Display Resolution

On Windows 10. I have one display, resolution is 3840 x 2140. When I do this:

Var c As Integer = DesktopDisplay.DisplayCount
Var h As Integer = DesktopDisplay.DisplayAt(0).Height
Var w As Integer = DesktopDisplay.DisplayAt(0).Width
Var s As Double = DesktopDisplay.DisplayAt(0).ScaleFactor

MessageBox("c: " + Str(c) + " w: " + Str(w) + " h: " + Str(h) + " s: " + Format(s,"###.##"))

I Get this:
I would expect that the scaling should not influence the resolution reported, but it looks like it does (nothing in the docs indicate this that I can see). Interestingly, the 2560 reported x 1.5 = the correct 3840, but this does not work with the width 1400 x 1.5 = 2100, not 2,140.

What am I missing?

image

Here’s my screen properties

but this does not work with the width 1400 x 1.5 = 2100, not 2,140.
(You mean with here)
The Height of 2100, does not include the windows bar, it appears to be the actual you can use, AFAICT.

Is there not an “actualWidth” or “pixelWidth” property?

On 2022r3

@1920x1080 100%
image

@1920x1080 150%
image

edit: Did not apply the Scale :slight_smile:

I appear to be getting the correct numbers

Hi Sam,

You might be thinking of AvailableWidth? Unfortunately, this yields similar result and excludes the height of the taskbar…

AvailableWidth As Integer

The available width (in pixels) of the display, taking into account the taskbar if placed on the left or right of the specified display.

This property is read-only.

Use the DisplayAt method to call AvailableWidth. For example, DisplayAt(0).AvailableWidth returns the available width of the main display.

Hi Daniel,

The .Height property should return the actual height in pixels of the display.

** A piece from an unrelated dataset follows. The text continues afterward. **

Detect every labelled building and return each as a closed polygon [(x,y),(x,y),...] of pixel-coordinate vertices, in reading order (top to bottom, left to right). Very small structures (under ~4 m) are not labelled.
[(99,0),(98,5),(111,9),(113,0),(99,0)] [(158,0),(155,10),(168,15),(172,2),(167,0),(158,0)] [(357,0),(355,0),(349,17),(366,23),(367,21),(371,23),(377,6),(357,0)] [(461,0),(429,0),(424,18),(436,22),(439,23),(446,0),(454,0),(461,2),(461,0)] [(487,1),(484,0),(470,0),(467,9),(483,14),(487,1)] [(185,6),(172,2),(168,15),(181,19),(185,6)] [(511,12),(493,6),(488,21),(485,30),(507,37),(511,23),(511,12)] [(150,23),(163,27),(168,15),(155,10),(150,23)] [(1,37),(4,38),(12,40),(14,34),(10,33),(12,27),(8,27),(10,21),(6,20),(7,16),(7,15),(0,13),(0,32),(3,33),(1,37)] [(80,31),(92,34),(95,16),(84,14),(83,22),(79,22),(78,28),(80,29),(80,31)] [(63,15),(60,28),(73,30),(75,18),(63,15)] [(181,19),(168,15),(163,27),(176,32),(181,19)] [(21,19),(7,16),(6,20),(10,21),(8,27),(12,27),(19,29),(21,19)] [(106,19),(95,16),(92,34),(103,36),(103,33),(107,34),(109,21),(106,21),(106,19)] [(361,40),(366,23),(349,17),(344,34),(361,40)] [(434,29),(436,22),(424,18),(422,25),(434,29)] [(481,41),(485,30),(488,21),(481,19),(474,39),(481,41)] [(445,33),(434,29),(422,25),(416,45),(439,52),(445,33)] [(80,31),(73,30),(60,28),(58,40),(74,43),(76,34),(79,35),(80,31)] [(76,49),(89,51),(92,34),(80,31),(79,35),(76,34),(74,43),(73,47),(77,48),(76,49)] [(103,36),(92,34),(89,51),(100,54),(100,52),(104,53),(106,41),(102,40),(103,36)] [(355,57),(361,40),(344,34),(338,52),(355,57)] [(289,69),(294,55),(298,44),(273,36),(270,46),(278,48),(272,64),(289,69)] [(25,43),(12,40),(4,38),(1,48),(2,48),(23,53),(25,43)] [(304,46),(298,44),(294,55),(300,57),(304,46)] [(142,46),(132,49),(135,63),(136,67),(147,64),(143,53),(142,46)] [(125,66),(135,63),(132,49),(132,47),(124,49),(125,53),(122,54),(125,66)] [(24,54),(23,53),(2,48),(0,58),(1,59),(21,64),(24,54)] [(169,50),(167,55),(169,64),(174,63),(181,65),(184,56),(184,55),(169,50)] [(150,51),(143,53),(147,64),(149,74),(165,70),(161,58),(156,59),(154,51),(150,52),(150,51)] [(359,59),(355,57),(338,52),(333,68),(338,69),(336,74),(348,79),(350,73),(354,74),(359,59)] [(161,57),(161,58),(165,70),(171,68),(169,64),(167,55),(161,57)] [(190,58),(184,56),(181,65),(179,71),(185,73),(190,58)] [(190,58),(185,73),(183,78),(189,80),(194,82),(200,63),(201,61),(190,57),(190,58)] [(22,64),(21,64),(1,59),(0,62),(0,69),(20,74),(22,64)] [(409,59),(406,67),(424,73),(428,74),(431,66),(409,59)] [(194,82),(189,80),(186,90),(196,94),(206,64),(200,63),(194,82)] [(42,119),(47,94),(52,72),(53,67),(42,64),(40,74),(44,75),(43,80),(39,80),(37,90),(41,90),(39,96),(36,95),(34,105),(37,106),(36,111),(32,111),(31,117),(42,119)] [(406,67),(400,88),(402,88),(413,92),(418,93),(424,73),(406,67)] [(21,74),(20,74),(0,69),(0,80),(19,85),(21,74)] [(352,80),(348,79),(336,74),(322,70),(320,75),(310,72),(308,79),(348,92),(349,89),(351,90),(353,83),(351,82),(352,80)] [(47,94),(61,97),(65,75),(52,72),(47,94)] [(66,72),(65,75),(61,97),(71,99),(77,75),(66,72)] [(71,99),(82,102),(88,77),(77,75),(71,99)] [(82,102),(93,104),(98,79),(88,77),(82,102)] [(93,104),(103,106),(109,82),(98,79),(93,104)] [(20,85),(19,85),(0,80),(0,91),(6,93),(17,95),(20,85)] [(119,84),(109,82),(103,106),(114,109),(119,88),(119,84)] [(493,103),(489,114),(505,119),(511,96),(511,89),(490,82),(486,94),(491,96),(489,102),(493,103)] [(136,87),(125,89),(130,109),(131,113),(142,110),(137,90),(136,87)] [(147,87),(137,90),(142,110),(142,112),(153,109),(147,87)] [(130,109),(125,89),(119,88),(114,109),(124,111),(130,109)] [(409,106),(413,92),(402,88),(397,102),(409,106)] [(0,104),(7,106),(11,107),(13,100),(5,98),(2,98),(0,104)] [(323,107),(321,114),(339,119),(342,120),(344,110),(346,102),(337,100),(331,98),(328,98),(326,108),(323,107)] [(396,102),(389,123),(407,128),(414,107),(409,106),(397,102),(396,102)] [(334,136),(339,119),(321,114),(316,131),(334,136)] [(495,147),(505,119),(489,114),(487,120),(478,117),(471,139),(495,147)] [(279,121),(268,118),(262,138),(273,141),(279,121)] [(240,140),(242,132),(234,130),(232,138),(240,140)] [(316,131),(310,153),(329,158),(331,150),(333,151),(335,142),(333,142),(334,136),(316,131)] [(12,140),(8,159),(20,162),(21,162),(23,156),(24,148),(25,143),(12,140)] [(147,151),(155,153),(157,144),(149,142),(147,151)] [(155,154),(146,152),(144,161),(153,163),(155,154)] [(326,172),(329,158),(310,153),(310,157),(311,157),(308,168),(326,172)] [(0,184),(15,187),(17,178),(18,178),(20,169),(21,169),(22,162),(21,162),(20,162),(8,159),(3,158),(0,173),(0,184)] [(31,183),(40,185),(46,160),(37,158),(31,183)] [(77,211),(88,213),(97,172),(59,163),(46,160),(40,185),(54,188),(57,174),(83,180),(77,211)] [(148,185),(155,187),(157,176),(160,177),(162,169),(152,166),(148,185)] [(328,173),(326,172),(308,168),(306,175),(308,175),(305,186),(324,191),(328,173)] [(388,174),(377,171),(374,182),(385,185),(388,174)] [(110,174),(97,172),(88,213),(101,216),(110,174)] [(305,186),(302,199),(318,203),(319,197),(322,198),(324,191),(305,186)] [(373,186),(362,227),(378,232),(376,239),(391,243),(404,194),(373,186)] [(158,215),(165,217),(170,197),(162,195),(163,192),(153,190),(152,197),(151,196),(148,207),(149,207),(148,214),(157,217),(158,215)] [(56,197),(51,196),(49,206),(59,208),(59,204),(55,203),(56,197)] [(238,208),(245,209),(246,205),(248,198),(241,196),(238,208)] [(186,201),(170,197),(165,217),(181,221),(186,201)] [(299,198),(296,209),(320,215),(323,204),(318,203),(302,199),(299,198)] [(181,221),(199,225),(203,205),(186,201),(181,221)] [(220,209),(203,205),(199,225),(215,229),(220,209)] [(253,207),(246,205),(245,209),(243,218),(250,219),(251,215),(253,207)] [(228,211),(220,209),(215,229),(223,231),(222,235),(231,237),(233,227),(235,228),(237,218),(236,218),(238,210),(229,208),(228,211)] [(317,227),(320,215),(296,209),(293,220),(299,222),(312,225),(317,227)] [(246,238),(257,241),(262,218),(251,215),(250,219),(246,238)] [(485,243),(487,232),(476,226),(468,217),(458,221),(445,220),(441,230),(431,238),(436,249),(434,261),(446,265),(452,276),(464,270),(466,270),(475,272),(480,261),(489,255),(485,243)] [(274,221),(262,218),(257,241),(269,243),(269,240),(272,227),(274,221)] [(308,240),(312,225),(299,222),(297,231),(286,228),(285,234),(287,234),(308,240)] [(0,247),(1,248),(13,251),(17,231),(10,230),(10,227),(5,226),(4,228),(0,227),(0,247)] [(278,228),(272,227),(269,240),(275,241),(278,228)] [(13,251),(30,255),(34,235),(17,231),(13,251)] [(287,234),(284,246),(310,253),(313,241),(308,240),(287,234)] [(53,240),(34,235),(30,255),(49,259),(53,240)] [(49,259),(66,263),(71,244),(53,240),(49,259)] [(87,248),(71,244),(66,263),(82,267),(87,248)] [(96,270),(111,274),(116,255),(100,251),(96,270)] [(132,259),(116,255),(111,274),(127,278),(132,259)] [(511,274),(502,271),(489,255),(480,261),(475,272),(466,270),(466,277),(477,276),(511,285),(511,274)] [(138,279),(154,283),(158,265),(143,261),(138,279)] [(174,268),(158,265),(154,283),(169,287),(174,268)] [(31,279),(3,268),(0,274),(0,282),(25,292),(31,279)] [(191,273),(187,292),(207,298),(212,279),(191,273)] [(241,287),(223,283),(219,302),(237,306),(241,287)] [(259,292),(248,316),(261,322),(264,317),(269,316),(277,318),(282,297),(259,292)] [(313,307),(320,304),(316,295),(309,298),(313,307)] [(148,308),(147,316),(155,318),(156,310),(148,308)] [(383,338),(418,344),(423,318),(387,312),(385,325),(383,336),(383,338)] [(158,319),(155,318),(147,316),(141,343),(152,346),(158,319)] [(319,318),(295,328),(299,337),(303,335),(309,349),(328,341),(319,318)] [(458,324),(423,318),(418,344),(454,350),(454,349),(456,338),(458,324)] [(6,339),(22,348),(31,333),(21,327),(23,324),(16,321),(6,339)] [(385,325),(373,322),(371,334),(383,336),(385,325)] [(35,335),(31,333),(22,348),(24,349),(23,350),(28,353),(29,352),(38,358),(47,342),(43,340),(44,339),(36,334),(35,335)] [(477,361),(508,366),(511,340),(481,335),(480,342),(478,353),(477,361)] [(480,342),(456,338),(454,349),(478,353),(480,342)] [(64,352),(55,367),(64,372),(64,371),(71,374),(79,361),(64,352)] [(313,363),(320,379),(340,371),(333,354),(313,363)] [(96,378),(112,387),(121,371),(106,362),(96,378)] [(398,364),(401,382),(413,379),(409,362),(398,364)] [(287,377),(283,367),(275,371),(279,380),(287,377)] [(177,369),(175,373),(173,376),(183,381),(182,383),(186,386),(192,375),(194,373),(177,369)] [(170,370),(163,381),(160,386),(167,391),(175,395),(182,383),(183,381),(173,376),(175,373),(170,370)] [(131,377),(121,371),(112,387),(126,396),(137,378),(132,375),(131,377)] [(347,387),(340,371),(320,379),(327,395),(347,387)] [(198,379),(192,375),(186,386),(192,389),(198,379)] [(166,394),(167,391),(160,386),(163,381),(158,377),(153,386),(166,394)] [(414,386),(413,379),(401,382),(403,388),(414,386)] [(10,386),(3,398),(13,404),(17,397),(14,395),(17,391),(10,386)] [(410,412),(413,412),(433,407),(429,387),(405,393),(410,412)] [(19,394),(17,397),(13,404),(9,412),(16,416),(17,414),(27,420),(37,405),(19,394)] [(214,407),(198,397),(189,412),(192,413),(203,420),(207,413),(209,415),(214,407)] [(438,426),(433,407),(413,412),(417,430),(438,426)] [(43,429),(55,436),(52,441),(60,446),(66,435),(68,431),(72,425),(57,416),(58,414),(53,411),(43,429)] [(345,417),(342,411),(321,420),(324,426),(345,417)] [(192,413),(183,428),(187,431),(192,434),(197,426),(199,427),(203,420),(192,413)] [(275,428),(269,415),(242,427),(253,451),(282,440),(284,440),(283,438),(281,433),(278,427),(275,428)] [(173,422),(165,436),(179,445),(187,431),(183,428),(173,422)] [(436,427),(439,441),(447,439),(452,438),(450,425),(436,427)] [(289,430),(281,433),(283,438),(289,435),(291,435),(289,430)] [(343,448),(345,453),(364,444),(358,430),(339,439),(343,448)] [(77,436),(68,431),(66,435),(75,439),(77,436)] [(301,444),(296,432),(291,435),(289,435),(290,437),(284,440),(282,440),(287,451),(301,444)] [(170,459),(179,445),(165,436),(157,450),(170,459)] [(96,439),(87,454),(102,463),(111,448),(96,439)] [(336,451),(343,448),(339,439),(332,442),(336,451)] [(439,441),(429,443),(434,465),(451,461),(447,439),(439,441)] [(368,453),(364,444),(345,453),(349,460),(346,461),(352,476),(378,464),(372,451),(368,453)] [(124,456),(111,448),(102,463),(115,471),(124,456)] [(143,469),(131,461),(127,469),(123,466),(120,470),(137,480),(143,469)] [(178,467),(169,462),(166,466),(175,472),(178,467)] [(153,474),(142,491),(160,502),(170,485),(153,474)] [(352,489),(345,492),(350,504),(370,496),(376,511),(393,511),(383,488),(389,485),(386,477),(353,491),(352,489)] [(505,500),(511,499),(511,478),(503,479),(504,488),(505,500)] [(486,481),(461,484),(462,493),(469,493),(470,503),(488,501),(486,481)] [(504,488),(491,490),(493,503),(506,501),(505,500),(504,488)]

The .AvailableHeight property should return what you are describing; screen res MINUS task bar Height.

In this case I want the display resolution (.Height .Width).

It looks like yours returns correctly, but I do suspect the issue might be related to HIDPI screens.

Makes sense might be related to higher than HD screens. I do not have anything higher than 1920x1080 RN.

Could it be that you have a ScaleX <> ScaleY :thinking:

Try to create a BitmapForCaching and test the ScaleX and ScaleY properties.

I didn’t mean available width, IIRC (on the Mac) there is a way to get the actual pixel dimensions of the panel (including it’s PPI), so I thought there might be something like that in the Xojo framework.

I thought wrong.

I sure wish there was, but I think that is what the display.width and .height is supposed to do. I suspect there is a bug when used on HDPI monitors when scaling is used.